0
votes

I want to ask advice about the DBSCAN clustering algorithm. I am using it on latitude & longitude matrix data from a seismic catalogue. My question is which evaluation criteria are appropriate to find the correct number of clusters produced by DBSCAN? I am working on Matlab, and I am using the GAP ('elbow') evaluation criterion with k-means, but I read that it may not be appropriate, since k-means does not work well with density based clustering. Also, the Matlab implementation of DBSCAN has two outputs, the type & class. Could someone tell me what is the class output?
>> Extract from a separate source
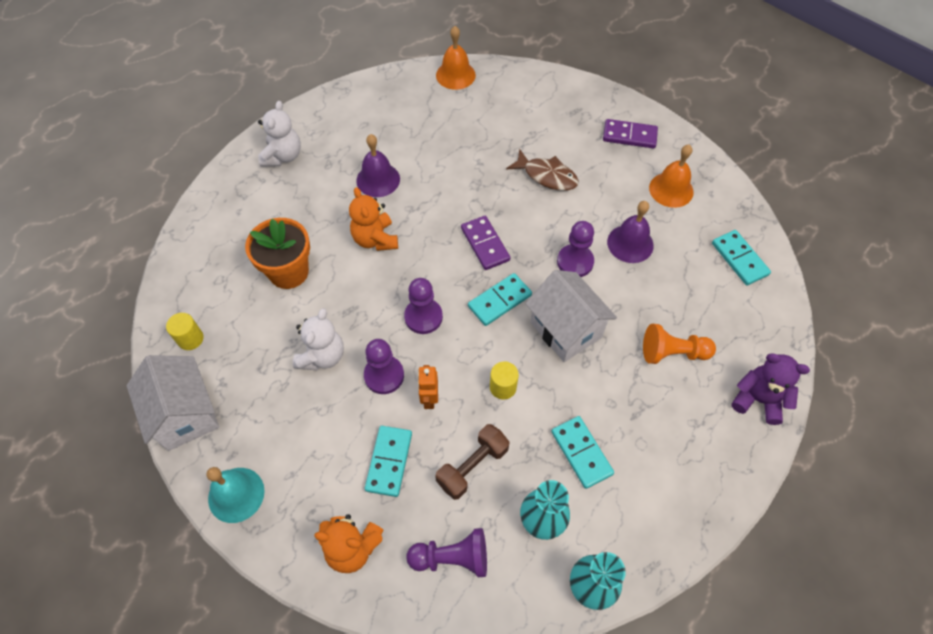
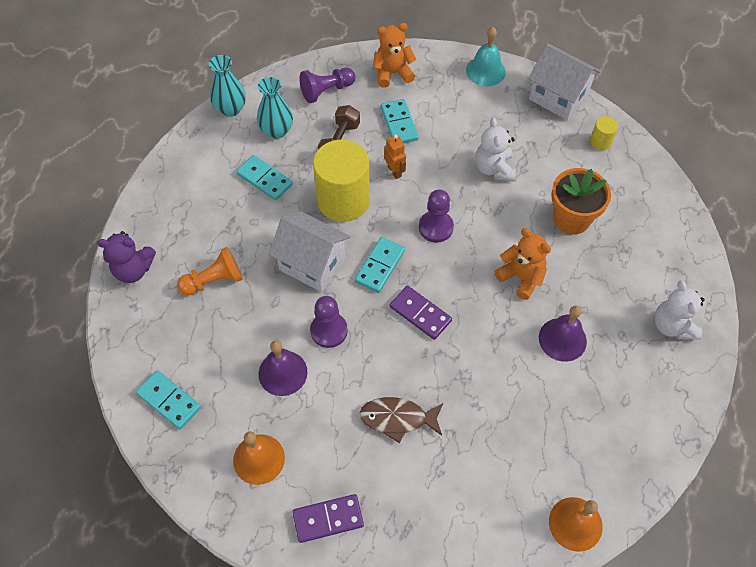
camera: 155 degrees right, 0 degrees up
purple pawn [364,339,404,394] -> none
yellow cylinder [490,361,519,399] -> yellow cylinder [313,140,370,222], size x2.31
I think it is assigning data points to respective clusters but I am not sure. Any help would be appreciated, thank you, Dennis

1
Please add a minimal reproducible example so we can take a look and try to help you. - Adriaan
This looks like a question for academic work, for such general questions it's better to ask your supervisor/coworkers who've used this algorithm before for help and information. - Adriaan
To be honest I do not know if I can do that. My code seems to be working but for the time being is a mess and rather long. However, as soon as I finish the background studying I will ask more focused questions. Thank you. - Dennis M

1 Answers

0
votes

Most validation methods do not work with noise (i.e. DBSCAN).

You should try

Moulavi, D., Jaskowiak, P. A., Campello, R. J. G. B., Zimek, A., & Sander, J. (2014). Density-based clustering validation. In Proceedings of the 14th SIAM International Conference on Data Mining (SDM), Philadelphia, PA.

which is the only approach that I am aware of that is designed for density-based clusters. I have not yet tried it though, I prefer manual evaluation.

Instead of DBSCAN, also try OPTICS, and HDBSCAN*.